In [None]:
%%capture

!pip install "unsloth[colab-new] @ git+https://github.com/unslothai/unsloth.git"
!pip install --no-deps xformers trl peft accelerate bitsandbytes
!pip install sec_api
!pip install -U langchain
!pip install -U langchain-community
!pip install -U sentence-transformers
!pip install -U faiss-gpu

In [None]:
# Fine Tuning Related Packages
import os
from dotenv import load_dotenv

from unsloth import FastLanguageModel
import torch
from datasets import load_dataset
from trl import SFTTrainer
from transformers import TrainingArguments
from unsloth import is_bfloat16_supported

# Pipeline & RAG Related Packages
from sec_api import ExtractorApi, QueryApi
from langchain.embeddings import HuggingFaceEmbeddings
from langchain_community.vectorstores import FAISS
from langchain_text_splitters import RecursiveCharacterTextSplitter

🦥 Unsloth: Will patch your computer to enable 2x faster free finetuning.


    PyTorch 2.7.0+cu126 with CUDA 1206 (you have 2.6.0+cu124)
    Python  3.11.12 (you have 3.11.12)
  Please reinstall xformers (see https://github.com/facebookresearch/xformers#installing-xformers)
  Memory-efficient attention, SwiGLU, sparse and more won't be available.
  Set XFORMERS_MORE_DETAILS=1 for more details


🦥 Unsloth Zoo will now patch everything to make training faster!


---
## **Part 1: Fine Tuning LLaMa 3 with Unsloth**

We will be using the built in GPU on Colab to do all our fine tuning needs, using the [Unsloth Library](https://github.com/unslothai/unsloth).
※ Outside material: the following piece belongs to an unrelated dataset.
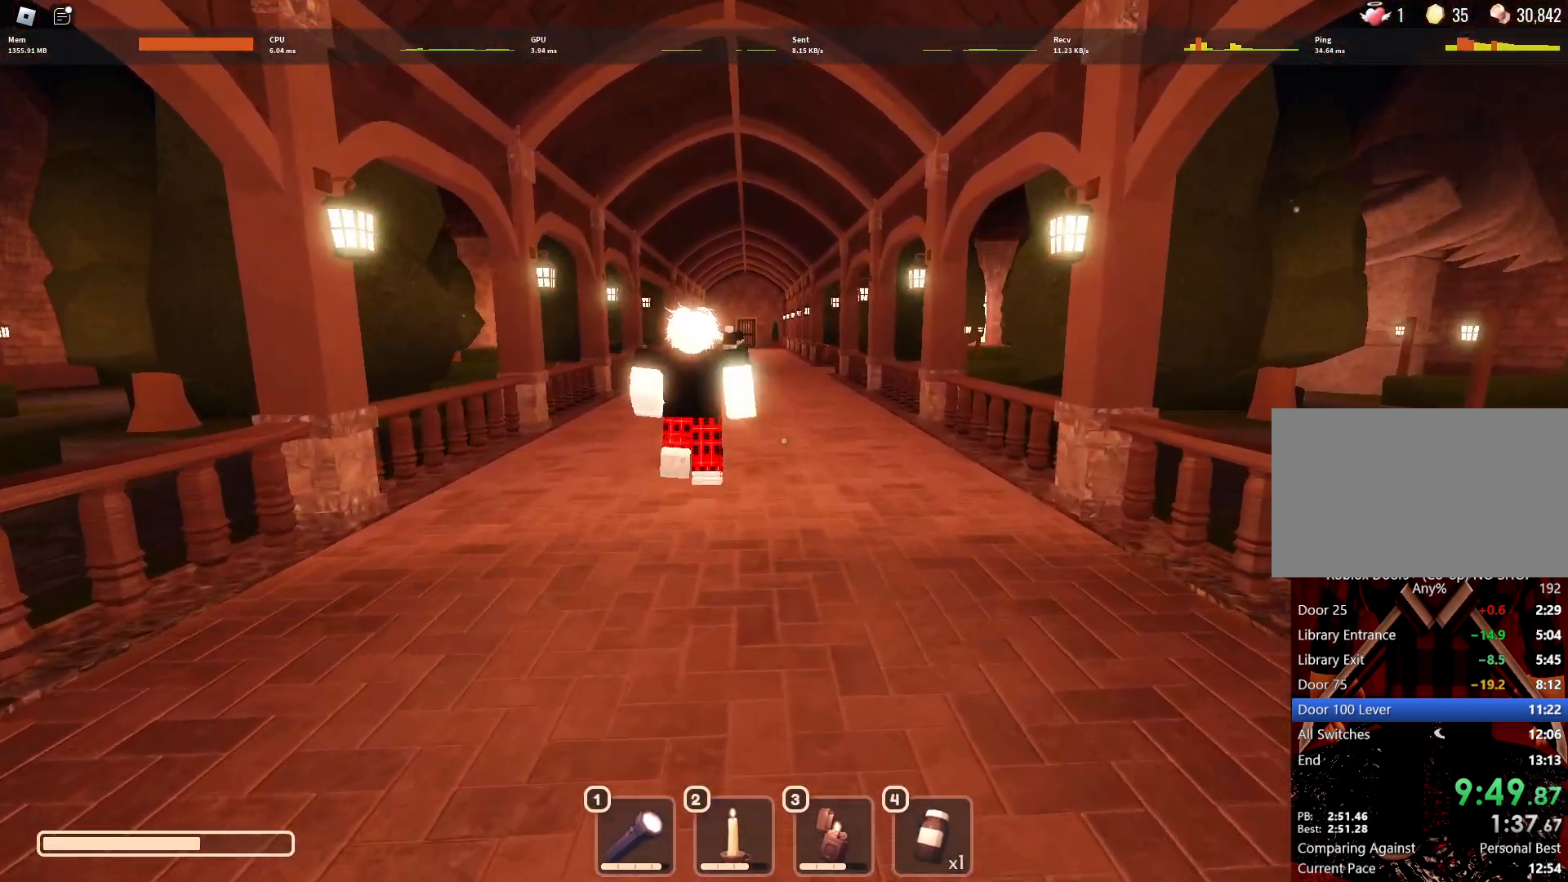
{"keys": ["w"], "mouse": [], "events": []}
Much of the below code is augmented from [Unsloth Documentation!](https://colab.research.google.com/drive/135ced7oHytdxu3N2DNe1Z0kqjyYIkDXp?usp=sharing#scrollTo=AEEcJ4qfC7Lp)
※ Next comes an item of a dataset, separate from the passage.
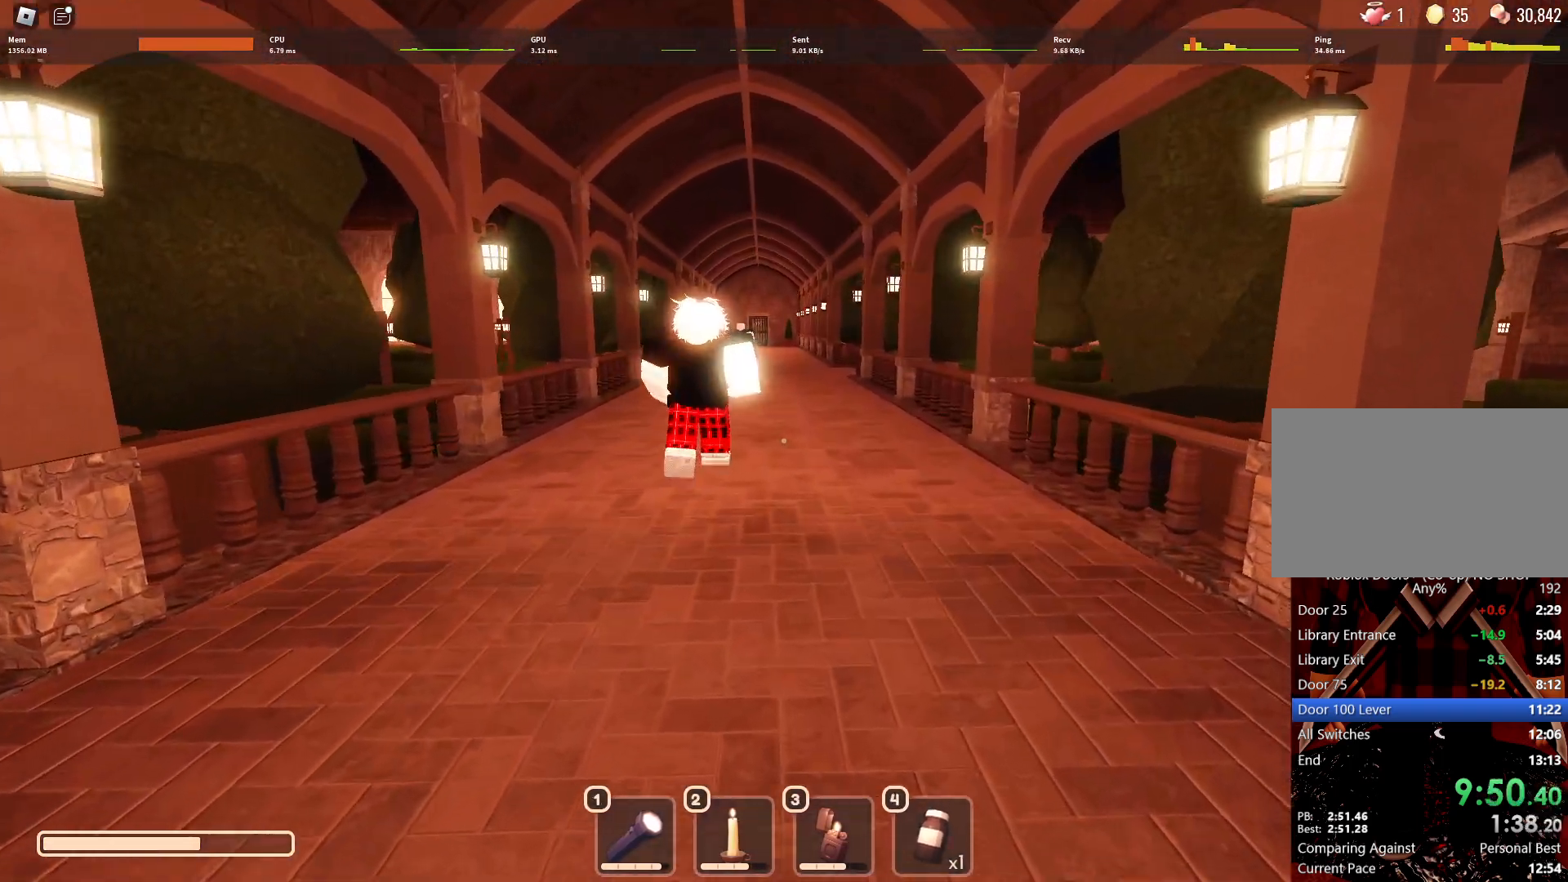
{"keys": ["w"], "mouse": [], "events": []}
### **Initializing Pre Trained Model and Tokenizer**

For this example we will be using Meta's [LLaMa 3 8b Instruct Model](https://huggingface.co/meta-llama/Meta-Llama-3-8B-Instruct).  
 **NOTE**: This is a gated model, you must request access on HF and pass in your HF token in the below step.

In [None]:


# Load the model and tokenizer from the pre-trained FastLanguageModel
model, tokenizer = FastLanguageModel.from_pretrained(
    # Specify the pre-trained model to use
    model_name = "meta-llama/Meta-Llama-3-8B-Instruct",
    # Specifies the maximum number of tokens (words or subwords) that the model can process in a single forward pass
    max_seq_length = 2048,
    # Data type for the model. None means auto-detection based on hardware, Float16 for specific hardware like Tesla T4
    dtype = None,
    # Enable 4-bit quantization, By quantizing the weights of the model to 4 bits instead of the usual 16 or 32 bits, the memory required to store these weights is significantly reduced. This allows larger models to be run on hardware with limited memory resources.
    load_in_4bit = True,
    # Access token for gated models, required for authentication to use models like Meta-Llama-2-7b-hf
    token = os.getenv("hf_token")
)


==((====))==  Unsloth 2025.5.10: Fast Llama patching. Transformers: 4.52.3.
   \\   /|    Tesla T4. Num GPUs = 1. Max memory: 14.741 GB. Platform: Linux.
O^O/ \_/ \    Torch: 2.6.0+cu124. CUDA: 7.5. CUDA Toolkit: 12.4. Triton: 3.2.0
\        /    Bfloat16 = FALSE. FA [Xformers = None. FA2 = False]
 "-____-"     Free license: http://github.com/unslothai/unsloth
Unsloth: Fast downloading is enabled - ignore downloading bars which are red colored!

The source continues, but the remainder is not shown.